* Requirement:
Every line of the records that holds the word "ffffff" should be copied.
[Start of Attachment]
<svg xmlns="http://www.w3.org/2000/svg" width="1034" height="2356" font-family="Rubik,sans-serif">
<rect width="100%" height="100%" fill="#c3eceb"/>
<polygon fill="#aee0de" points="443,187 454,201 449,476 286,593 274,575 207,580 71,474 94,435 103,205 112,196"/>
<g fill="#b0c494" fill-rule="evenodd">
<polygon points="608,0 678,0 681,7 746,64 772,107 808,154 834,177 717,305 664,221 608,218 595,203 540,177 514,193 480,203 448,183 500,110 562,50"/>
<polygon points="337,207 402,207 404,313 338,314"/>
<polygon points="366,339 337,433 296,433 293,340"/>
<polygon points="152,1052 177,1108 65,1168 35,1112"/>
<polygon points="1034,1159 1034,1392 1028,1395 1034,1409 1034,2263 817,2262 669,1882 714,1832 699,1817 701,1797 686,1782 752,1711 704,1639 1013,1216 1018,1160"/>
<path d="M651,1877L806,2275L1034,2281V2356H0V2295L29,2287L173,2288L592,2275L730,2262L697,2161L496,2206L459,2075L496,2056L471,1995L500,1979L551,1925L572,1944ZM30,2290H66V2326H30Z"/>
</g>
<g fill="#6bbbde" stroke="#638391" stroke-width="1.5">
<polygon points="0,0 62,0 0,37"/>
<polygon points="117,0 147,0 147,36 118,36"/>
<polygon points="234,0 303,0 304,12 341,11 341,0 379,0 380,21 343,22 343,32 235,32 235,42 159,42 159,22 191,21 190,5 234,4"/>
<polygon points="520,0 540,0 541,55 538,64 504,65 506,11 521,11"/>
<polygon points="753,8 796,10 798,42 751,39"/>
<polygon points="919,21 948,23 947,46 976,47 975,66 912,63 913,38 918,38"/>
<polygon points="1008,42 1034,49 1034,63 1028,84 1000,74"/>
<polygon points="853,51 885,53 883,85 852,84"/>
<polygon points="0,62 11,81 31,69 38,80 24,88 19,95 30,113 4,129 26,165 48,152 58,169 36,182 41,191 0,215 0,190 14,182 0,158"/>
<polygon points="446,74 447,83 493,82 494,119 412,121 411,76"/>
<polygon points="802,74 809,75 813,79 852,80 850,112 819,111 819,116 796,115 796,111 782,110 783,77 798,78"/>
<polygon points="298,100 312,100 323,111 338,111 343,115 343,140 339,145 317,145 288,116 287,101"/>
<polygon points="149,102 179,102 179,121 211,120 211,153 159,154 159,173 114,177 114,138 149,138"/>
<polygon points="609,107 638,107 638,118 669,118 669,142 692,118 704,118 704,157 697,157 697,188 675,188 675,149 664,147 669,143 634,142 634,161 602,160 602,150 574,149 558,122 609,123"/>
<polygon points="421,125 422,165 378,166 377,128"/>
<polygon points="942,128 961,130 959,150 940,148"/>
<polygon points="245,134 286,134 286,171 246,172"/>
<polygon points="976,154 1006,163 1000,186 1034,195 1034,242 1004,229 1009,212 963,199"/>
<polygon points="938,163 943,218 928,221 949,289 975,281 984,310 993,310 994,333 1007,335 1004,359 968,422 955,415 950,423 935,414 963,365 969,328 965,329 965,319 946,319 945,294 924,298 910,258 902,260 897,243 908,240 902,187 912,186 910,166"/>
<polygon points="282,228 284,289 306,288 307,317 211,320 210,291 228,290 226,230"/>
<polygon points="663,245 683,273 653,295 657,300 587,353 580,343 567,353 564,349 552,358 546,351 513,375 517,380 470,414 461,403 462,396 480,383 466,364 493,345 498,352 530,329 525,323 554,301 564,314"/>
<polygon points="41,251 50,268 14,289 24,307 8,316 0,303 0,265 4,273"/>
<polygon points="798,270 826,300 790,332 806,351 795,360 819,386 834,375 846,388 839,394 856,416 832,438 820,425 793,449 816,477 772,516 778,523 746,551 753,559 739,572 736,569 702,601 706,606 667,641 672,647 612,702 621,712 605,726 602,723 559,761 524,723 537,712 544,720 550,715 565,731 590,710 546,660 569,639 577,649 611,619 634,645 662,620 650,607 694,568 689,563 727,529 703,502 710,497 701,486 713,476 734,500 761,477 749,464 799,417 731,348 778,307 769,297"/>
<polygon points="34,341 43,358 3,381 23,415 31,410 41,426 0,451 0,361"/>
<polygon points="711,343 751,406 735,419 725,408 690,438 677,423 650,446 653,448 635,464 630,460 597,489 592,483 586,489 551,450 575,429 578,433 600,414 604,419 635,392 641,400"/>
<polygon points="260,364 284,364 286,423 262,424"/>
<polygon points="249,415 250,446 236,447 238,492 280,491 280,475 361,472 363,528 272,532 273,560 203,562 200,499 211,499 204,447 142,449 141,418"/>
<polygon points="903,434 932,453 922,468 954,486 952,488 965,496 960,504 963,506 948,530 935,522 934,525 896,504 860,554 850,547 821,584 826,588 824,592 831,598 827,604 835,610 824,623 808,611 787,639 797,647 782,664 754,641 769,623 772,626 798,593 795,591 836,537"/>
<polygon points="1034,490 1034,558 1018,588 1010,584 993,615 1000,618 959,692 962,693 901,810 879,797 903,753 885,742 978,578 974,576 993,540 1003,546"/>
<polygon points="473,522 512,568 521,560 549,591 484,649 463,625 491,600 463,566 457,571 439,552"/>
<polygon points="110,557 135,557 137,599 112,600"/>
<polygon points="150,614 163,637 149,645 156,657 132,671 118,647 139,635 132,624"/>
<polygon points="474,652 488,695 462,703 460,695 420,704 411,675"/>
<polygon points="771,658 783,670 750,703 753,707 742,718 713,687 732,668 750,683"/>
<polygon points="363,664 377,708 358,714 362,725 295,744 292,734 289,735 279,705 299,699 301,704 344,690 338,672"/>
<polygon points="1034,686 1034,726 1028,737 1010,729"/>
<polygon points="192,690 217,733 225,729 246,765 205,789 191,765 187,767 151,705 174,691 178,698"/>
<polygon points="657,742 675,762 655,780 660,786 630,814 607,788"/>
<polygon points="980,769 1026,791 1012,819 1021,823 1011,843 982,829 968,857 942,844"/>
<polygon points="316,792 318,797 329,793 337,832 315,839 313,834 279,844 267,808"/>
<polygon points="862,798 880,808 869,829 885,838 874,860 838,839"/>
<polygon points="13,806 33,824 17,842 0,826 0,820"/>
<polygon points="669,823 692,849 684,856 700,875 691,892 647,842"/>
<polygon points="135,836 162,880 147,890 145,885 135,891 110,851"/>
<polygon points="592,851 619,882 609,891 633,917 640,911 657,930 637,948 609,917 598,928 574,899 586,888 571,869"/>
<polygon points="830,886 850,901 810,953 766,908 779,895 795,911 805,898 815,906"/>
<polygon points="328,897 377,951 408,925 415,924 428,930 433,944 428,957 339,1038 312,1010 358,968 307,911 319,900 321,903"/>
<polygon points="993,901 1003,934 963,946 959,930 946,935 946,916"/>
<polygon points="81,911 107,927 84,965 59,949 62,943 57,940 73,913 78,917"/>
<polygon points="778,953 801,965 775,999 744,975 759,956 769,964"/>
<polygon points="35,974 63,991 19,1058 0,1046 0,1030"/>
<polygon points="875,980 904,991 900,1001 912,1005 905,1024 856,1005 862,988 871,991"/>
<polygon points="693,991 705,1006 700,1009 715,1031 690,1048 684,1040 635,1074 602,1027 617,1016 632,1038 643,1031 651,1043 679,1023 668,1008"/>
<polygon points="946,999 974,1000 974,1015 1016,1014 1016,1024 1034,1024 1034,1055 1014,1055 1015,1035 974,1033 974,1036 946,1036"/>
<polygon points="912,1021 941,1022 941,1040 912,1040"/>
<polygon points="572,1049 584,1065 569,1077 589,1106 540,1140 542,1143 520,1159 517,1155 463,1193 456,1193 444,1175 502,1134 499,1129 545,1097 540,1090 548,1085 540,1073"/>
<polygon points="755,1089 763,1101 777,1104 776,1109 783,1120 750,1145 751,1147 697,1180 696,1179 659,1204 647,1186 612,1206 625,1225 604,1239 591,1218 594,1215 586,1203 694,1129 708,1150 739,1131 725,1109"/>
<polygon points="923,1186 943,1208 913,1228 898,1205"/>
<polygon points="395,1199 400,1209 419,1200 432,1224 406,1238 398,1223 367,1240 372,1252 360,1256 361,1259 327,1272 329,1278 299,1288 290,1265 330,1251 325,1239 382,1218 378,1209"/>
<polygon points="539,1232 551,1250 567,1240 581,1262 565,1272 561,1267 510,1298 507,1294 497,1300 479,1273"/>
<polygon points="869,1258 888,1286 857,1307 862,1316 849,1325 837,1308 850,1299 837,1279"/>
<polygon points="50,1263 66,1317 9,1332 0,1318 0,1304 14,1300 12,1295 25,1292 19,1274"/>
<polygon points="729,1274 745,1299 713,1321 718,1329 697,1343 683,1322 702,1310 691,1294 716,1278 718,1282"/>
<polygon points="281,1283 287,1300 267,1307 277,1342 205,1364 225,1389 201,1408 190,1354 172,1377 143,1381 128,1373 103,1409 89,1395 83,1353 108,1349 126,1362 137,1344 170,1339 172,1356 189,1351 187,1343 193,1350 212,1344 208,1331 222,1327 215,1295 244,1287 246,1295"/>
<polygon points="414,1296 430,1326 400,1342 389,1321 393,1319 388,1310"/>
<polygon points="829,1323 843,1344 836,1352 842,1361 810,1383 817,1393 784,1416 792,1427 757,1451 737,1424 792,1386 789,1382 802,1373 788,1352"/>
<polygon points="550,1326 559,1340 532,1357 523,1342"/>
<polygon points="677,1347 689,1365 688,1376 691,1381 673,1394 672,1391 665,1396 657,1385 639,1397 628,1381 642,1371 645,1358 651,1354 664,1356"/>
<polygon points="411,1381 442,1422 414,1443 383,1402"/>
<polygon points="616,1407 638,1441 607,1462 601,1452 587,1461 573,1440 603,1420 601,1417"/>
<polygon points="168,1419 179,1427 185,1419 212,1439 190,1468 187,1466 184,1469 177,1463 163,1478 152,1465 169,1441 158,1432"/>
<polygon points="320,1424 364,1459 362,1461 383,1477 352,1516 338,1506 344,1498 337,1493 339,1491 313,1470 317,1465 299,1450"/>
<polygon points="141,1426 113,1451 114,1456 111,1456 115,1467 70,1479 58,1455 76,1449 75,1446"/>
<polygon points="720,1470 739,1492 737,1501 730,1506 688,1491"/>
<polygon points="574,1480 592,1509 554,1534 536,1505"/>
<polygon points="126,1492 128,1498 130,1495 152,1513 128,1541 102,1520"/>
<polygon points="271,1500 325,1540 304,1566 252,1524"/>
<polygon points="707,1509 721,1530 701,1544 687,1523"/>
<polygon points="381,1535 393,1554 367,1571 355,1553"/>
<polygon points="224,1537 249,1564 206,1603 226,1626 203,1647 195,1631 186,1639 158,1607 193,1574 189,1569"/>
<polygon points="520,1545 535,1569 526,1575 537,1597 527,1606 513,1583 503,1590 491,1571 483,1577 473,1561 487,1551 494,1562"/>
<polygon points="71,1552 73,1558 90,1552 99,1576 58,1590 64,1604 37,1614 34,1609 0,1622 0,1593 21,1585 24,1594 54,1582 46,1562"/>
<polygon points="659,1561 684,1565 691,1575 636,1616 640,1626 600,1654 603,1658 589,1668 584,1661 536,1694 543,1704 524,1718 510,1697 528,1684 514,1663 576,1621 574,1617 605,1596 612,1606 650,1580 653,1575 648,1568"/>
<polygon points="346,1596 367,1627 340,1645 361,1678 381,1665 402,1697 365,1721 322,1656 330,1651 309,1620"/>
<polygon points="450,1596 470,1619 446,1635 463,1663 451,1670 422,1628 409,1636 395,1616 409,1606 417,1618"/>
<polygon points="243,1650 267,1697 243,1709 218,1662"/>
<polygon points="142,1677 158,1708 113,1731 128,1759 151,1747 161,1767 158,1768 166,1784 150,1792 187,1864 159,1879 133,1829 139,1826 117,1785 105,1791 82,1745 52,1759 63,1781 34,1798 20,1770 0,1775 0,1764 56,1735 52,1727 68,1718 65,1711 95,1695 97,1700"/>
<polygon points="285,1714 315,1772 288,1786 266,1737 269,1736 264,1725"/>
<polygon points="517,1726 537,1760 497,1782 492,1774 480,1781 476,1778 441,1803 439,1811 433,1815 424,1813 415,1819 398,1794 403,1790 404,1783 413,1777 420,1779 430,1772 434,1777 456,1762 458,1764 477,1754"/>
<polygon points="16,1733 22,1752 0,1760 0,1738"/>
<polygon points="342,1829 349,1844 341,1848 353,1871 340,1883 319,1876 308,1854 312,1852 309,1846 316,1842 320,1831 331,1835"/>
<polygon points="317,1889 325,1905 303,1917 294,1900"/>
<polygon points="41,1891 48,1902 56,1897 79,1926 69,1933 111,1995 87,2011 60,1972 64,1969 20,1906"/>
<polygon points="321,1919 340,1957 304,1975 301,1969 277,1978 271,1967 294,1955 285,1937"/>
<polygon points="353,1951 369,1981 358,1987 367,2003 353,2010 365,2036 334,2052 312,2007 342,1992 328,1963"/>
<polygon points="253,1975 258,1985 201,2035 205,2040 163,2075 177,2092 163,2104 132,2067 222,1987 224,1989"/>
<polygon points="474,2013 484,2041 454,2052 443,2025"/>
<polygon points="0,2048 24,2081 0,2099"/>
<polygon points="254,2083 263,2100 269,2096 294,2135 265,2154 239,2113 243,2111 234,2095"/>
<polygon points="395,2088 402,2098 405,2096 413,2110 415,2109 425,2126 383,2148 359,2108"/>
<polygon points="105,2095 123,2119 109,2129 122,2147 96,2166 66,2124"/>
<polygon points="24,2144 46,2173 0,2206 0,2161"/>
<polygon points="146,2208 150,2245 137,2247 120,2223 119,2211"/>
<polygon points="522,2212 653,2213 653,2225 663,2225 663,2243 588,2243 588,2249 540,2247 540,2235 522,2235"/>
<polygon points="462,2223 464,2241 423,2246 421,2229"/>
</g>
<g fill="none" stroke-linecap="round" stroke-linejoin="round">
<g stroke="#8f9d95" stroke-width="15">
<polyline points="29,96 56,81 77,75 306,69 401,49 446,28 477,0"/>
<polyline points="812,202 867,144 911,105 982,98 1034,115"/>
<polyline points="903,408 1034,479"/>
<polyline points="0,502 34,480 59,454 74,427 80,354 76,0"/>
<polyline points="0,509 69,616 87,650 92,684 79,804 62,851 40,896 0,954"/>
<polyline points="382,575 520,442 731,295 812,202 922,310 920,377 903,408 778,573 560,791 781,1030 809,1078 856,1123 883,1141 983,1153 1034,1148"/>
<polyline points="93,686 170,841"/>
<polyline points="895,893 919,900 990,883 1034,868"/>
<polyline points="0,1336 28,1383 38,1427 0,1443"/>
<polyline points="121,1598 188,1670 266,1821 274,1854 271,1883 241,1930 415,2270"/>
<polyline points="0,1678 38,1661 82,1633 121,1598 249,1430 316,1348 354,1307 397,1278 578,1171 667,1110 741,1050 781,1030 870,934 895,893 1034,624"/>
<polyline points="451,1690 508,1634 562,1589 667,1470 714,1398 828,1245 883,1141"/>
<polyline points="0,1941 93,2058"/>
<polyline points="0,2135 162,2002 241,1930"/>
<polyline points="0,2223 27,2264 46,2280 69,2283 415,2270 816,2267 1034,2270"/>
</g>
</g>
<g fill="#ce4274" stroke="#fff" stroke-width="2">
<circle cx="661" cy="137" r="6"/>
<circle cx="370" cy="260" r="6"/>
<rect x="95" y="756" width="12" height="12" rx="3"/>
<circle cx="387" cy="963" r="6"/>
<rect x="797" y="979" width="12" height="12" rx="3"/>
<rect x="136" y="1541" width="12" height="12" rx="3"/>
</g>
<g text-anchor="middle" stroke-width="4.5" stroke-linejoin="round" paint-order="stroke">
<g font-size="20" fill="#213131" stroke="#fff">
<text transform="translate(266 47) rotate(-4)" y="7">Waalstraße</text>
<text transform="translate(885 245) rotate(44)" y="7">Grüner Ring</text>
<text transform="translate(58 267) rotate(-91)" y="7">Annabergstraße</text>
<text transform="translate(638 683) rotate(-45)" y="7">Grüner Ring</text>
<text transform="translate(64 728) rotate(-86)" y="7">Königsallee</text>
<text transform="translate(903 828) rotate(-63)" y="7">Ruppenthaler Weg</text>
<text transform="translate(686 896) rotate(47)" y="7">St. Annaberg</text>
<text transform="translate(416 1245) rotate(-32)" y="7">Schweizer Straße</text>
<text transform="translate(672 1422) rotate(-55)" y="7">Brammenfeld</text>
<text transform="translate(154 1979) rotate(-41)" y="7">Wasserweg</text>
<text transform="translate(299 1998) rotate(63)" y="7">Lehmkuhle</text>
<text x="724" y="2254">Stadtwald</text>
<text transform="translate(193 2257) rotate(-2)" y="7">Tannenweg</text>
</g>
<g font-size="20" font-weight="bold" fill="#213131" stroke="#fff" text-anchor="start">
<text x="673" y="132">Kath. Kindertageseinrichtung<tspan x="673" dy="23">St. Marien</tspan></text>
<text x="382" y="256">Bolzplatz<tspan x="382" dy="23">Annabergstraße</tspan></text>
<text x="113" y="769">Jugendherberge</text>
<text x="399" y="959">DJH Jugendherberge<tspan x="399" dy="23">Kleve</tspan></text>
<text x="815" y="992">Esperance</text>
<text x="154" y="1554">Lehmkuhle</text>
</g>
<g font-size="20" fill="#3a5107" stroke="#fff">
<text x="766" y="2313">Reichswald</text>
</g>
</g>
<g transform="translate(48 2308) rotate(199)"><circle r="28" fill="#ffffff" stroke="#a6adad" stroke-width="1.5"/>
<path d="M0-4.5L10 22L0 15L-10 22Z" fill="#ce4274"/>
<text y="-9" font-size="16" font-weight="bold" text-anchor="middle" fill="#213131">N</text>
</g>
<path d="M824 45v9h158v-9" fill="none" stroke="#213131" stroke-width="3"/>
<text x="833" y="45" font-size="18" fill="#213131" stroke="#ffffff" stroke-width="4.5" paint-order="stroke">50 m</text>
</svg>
[End of Attachment]
* Your solution:
<g transform="translate(48 2308) rotate(199)"><circle r="28" fill="#ffffff" stroke="#a6adad" stroke-width="1.5"/>
<text x="833" y="45" font-size="18" fill="#213131" stroke="#ffffff" stroke-width="4.5" paint-order="stroke">50 m</text>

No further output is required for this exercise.